The drop will pull you, the rocks will stop you suddenly, and the water will take you away with the tide.

These things don’t care who you are or what you have done.

So get comfortable with that, amigos.

Don’t be afraid of the edge, but don’t lose respect for the edge.

Walking that razor’s edge Maugham talked about.


I look out over the Throgs Neck Bridge and watch the Sunday traffic hustling back into the city, everyone looking to beat the rush. So much so, they become the rush.

The bridge runs across the bay as a blissfully futuristic construct in stark contrast to the Civil War citadel I stand atop. Like a divide between centuries.

We are capable of such innovation and such cruelty. Our capacity to build wonderment and also enslave another people. To save life and also fight war.

We are an extraordinary contradiction.

A fucking house divided.


And then I hear parents walking their children through the tunnels and passages that weave through the structure.

The sound of complete abandon as daughters call to their fathers and sons call to their mothers. Asking how high are the walls and how old are the stones. Asking what it all means and how it all was made.


I listen to the them and wonder if that’s what God hears when we’re asking question after question, running amok through the halls and passageways.

What does it all mean and why are we here?

Tell us why we have to have good/evil, light/dark, profundity/profanity.


How high and how old?

Can’t it all just make sense?

I weave back through the underside of the battery.

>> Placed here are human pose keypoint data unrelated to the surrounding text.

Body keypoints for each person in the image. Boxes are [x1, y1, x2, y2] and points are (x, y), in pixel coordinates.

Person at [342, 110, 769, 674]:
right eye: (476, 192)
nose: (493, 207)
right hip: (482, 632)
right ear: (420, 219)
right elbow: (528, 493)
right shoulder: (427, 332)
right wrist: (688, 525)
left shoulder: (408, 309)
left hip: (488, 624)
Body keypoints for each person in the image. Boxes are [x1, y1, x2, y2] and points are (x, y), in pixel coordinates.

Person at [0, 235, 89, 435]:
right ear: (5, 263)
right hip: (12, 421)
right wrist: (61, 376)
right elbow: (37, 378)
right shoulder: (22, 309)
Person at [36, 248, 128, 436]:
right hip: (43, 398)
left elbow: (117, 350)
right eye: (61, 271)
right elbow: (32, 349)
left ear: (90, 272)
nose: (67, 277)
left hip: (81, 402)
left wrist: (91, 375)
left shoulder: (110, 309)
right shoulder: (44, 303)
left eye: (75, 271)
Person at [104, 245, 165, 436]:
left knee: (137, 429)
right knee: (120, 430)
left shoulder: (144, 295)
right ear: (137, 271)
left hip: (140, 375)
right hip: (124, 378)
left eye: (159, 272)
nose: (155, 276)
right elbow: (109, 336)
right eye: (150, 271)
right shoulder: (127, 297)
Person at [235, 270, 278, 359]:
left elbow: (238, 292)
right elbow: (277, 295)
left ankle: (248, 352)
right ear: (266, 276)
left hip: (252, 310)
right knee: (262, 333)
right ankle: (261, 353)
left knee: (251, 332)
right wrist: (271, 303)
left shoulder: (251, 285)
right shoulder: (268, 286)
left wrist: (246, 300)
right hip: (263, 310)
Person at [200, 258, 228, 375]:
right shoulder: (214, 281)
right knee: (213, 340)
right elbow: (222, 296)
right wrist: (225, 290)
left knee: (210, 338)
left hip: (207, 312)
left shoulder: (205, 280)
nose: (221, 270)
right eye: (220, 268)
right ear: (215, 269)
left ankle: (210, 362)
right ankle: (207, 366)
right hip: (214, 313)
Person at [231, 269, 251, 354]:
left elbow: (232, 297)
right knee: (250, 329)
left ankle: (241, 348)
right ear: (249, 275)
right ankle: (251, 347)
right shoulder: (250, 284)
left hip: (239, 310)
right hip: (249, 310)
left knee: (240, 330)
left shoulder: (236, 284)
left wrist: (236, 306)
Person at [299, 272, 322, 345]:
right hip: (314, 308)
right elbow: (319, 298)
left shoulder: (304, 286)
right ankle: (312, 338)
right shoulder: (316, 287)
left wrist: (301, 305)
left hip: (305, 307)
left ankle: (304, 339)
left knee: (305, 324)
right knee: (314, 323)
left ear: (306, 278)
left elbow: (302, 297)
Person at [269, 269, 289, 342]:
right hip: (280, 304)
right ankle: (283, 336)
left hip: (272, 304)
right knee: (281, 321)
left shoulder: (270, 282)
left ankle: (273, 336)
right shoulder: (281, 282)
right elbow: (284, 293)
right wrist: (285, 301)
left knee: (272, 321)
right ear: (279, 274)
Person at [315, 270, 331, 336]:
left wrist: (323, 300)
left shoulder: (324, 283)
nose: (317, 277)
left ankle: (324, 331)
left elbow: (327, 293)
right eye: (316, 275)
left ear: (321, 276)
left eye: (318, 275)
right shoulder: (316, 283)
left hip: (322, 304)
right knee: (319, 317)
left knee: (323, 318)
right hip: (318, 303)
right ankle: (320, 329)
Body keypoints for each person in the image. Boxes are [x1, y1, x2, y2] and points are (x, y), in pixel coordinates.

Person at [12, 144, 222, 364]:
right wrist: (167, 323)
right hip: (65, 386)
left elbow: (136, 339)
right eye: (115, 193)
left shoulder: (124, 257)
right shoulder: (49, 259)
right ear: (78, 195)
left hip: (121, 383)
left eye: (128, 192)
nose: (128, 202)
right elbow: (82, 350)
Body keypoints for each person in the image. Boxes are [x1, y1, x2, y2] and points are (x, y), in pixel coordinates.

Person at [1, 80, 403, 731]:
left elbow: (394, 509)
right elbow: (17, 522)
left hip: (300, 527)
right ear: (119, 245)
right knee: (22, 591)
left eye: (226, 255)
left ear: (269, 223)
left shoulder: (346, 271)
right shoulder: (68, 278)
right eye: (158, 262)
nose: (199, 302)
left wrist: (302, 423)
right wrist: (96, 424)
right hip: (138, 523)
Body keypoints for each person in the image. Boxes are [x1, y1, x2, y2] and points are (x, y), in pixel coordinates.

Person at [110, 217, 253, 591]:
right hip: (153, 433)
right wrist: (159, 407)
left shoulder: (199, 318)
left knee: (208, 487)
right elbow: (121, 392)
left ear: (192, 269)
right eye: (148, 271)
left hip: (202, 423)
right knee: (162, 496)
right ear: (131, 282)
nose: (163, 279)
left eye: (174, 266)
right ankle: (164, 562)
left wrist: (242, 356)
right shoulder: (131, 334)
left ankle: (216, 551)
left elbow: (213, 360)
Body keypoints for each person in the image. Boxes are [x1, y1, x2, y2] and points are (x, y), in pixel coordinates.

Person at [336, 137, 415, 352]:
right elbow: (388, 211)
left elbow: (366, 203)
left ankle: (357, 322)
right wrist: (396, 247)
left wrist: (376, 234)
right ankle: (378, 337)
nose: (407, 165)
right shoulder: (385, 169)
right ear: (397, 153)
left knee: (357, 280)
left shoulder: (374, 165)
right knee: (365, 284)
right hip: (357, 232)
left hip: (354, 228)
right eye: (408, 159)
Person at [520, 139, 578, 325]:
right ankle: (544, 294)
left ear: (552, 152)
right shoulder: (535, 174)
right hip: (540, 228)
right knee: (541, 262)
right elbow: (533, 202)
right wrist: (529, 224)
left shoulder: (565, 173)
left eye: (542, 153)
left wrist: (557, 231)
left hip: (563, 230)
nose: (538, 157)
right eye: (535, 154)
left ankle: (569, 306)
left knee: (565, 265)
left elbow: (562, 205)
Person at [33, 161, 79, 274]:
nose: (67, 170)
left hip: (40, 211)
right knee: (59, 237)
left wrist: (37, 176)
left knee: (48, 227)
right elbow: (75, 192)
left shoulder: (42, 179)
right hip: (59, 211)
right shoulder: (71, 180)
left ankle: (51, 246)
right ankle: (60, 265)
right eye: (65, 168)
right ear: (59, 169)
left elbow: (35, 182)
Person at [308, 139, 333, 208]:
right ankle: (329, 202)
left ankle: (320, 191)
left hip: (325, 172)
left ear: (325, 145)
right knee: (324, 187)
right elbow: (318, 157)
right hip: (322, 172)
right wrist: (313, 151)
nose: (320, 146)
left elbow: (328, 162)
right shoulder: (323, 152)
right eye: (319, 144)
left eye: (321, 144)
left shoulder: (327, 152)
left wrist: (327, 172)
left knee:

Light continues to find its way in to take away some of the darkness.


Because it always does.

Just like darkness always finds its way in to steal some of the light.

Opposition of forces.

If we need some sort of truth, we can probably hear it somewhere at the edge between the opposing fronts.

But we have to stand at the edge. And not everyone wants to stand there. Because we can see the drop right in front of us and we can see the rocks and we can see the water. And we can see that the fall and the sudden stop simply don’t give two shits about us and our status and condition. Human Condition is a luxury the drop and the sudden stop don’t have time for.



Find your comfort at the edge if you want any truth whispered to you from the dried and chapped lips of the elusive and ethereal being that conjures all of this up in the middle of the night whenever everyone else is sleeping. Like sensible people.

But sensible people don’t stand at the edge of opposing forces trying to hear what is being said.

That’s for the likes of the mad clairvoyant from JULIUS CAESAR.

Brutus should have heeded the madman’s words the first time.

Beware the Ides of March.

You want to know how to find any solace inside this house divided?

How close can you stand to the edge, amigos?